*What to do:*
Show every line in the entries below that contains the string "ffffff", matching case exactly.

[Collected data]
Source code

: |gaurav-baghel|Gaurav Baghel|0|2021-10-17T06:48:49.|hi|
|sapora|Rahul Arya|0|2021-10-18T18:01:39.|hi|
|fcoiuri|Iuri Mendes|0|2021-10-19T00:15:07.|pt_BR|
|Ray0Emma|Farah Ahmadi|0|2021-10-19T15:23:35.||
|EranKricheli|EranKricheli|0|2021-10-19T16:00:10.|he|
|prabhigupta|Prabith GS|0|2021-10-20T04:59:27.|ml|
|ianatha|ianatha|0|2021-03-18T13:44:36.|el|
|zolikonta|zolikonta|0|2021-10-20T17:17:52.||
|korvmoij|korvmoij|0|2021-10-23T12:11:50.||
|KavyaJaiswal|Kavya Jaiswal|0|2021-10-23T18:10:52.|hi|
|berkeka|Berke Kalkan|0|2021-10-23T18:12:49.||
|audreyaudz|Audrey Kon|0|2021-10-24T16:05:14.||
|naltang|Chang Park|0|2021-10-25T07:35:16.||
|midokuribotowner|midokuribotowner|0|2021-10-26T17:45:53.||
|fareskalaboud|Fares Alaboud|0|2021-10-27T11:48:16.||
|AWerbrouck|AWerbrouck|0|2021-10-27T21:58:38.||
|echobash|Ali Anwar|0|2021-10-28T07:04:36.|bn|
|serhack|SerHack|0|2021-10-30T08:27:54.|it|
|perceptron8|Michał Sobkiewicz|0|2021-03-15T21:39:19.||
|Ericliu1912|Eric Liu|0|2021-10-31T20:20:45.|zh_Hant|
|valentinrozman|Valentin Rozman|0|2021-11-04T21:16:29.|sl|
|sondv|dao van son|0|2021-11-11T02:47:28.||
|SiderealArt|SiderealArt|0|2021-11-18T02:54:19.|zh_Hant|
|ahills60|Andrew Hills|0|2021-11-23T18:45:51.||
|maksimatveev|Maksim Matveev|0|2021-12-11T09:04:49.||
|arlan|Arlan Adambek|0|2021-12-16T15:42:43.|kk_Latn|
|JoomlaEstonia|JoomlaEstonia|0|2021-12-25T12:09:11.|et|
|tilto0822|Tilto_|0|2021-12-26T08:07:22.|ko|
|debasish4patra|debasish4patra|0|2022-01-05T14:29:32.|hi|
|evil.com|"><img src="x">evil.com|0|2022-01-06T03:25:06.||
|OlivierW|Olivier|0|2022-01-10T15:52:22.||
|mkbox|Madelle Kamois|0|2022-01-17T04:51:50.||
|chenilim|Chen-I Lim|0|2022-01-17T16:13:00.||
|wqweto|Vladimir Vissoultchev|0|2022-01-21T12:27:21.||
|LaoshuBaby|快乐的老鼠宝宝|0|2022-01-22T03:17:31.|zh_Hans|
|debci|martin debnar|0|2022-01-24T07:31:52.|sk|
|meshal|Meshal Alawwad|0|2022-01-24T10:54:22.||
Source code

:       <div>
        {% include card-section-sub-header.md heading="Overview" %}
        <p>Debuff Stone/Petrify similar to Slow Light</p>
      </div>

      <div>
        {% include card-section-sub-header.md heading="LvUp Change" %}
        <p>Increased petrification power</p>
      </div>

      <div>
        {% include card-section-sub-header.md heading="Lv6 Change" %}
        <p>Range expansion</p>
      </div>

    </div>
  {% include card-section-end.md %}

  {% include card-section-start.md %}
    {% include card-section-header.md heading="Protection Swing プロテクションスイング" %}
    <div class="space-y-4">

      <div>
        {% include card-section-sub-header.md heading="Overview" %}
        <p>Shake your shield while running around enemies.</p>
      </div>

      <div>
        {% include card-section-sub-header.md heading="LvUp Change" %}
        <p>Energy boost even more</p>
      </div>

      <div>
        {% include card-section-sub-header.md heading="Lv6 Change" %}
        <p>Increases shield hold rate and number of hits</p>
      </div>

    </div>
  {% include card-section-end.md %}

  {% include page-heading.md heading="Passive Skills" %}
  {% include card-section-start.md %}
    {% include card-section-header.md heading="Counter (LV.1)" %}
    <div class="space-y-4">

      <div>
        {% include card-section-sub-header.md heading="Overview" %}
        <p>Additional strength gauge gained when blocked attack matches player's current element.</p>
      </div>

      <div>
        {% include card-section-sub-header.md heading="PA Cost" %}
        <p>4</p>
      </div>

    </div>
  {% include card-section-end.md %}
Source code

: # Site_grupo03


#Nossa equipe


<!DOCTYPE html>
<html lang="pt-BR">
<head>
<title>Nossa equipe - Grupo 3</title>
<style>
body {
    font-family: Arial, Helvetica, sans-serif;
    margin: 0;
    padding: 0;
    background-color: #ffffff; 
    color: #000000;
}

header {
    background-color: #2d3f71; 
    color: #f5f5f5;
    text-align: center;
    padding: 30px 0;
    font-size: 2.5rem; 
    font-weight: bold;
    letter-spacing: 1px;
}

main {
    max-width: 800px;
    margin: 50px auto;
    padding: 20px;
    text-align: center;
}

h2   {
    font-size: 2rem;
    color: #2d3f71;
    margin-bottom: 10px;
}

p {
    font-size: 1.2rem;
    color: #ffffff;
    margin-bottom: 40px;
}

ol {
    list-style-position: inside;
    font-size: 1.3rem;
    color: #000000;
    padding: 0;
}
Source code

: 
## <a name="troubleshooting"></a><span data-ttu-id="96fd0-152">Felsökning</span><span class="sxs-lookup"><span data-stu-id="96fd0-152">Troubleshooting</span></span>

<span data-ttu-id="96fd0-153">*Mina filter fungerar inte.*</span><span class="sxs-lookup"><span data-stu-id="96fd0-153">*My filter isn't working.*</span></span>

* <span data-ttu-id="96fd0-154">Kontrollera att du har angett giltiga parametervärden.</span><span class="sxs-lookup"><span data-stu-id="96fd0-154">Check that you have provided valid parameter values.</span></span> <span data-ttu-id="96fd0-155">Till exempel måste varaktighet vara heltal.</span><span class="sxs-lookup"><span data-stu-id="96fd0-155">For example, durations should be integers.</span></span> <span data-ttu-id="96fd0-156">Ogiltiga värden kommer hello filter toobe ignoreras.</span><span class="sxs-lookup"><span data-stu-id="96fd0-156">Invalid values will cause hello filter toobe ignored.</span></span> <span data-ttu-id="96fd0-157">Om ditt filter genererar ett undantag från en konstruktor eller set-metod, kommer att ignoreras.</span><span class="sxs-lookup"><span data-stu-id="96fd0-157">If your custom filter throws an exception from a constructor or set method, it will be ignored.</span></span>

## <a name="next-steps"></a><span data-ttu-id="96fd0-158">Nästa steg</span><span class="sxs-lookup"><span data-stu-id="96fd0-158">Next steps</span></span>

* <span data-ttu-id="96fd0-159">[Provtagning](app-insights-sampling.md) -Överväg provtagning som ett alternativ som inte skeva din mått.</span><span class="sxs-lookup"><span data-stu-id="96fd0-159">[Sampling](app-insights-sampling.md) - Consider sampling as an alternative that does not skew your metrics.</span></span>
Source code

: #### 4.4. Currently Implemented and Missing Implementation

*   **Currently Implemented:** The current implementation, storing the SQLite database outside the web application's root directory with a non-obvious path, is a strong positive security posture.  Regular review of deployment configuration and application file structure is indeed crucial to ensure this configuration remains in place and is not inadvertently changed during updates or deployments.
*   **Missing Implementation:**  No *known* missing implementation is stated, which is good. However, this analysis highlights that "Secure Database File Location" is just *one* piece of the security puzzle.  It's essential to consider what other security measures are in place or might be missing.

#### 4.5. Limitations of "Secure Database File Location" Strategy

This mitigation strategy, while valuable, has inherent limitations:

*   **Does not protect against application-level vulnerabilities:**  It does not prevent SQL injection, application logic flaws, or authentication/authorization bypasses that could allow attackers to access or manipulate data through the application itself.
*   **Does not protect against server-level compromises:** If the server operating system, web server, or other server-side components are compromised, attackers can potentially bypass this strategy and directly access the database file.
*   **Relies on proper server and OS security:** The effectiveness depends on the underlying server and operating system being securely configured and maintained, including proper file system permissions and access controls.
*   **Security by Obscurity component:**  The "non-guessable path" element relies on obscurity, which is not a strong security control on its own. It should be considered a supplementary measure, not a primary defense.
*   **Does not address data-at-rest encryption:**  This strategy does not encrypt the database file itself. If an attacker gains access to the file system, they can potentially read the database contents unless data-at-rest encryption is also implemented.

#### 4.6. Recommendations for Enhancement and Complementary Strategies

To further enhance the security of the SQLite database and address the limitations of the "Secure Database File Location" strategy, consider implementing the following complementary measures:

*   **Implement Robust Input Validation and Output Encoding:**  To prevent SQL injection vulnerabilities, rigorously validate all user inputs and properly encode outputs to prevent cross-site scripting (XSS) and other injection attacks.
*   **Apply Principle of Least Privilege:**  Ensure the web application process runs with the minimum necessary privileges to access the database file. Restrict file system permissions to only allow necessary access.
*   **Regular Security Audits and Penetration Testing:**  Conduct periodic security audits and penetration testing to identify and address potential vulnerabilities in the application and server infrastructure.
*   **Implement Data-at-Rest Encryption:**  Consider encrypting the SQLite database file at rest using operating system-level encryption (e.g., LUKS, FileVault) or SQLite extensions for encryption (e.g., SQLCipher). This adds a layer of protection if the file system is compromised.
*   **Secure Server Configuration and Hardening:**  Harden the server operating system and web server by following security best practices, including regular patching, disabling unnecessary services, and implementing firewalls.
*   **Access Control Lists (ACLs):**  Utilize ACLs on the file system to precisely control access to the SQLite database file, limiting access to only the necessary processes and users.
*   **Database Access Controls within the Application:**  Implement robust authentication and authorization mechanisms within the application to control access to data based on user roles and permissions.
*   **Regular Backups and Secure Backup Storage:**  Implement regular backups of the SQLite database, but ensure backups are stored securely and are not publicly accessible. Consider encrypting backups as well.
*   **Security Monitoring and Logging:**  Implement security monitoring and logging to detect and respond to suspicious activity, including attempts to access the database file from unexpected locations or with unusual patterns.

*Your response:*
    background-color: #ffffff; 
    color: #ffffff;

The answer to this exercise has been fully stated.